Third, the LIBOR Act provides a safe harbor from disputes arising out of the replacement of LIBOR. Specifically, the Act immunizes parties from liability arising out of the selection or use of a replacement rate if the statutory replacement rate is selected to replace USD LIBOR. Additionally, the safe harbor applies to contracts that are subject to automatic transition.
Fourth, the LIBOR Act requires the statutory replacement rate to be based on SOFR. Because different versions of SOFR exist — such as Term SOFR and compounded SOFR — the Act requires the Federal Reserve to issue a regulation within 180 days (i.e., by September 2022) identifying which version of SOFR will apply to contracts subject to the legislation, such as asset-backed securities, business loans, consumer products, and derivatives. The Act also requires the Federal Reserve to add a spread adjustment to SOFR to account for LIBOR's credit-risk adjustment and establishes the spread adjustment for each tenor of LIBOR.
Fifth, the LIBOR Act authorizes the Federal Reserve to issue a regulation promulgating technical or administrative changes that may be incorporated into contracts subject to the Act in order to facilitate the implementation, administration, and calculation of the replacement benchmark, known as "conforming changes." The Act also grants certain contract parties the right to adopt additional conforming changes that are necessary or appropriate to replacing the benchmark. Under the Act, these conforming changes become an "integral part" of the contract.
Considerations looking forward
At bottom, the LIBOR Act provides a much-needed transition path for difficult-to-amend legacy contracts.
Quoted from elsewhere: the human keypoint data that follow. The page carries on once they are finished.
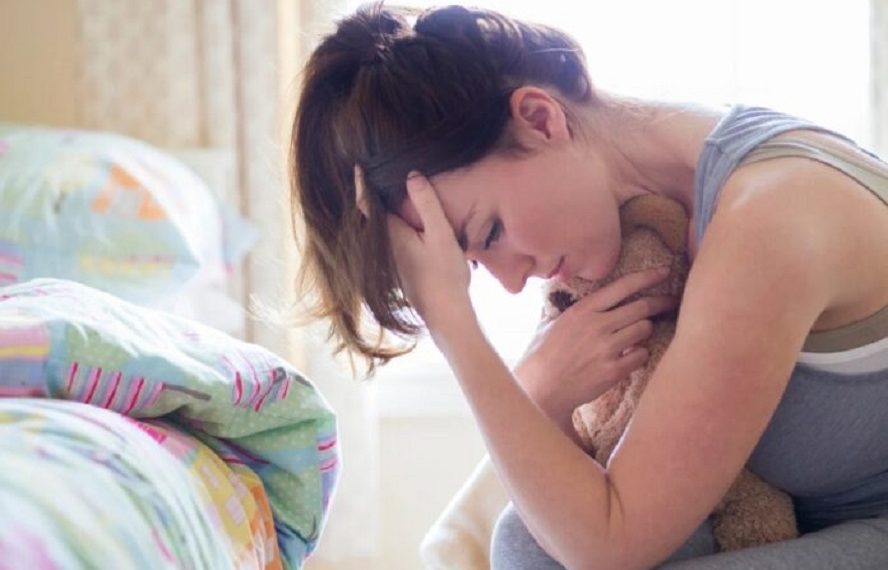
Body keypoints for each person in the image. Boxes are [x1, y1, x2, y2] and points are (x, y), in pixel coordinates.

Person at [289, 3, 888, 569]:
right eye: (470, 264)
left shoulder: (770, 219)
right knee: (525, 541)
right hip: (823, 528)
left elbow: (609, 543)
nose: (511, 279)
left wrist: (452, 324)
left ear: (540, 119)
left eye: (490, 231)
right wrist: (542, 400)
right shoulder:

And by providing a safe harbor, the Act also encourages market participants with authority to select a replacement rate to choose SOFR. The Act is not, however, intended as a primary LIBOR transition strategy — federal banking regulators have been clear (https://bit.ly/3qkzaFF>) that they expect market participants to be proactive in addressing their LIBOR exposure.
The LIBOR Act provides a safe harbor from disputes arising out of the replacement of LIBOR.
The LIBOR Act also has its limits: USD LIBOR contracts that fall back to a specific non-LIBOR rate, such as Base Rate, Prime Rate, or Fed Funds, are not within the scope of the Act; parties can contractually agree to exclude their contract from the scope of the Act; and the safe harbor would not cover contracts that select a non-SOFR replacement rate. These are just some examples where the Act would not apply. In addition, certain interpretative questions will need to be resolved in the months ahead.
Nonetheless, the LIBOR Act is unquestionably another significant milestone for financial market participants as they adapt to the end of LIBOR. Market participants should analyze their LIBOR-based agreements to determine how the LIBOR Act affects their unique LIBOR exposure and how (or whether) to rely on the Act to mitigate risk and facilitate a smooth transition from LIBOR.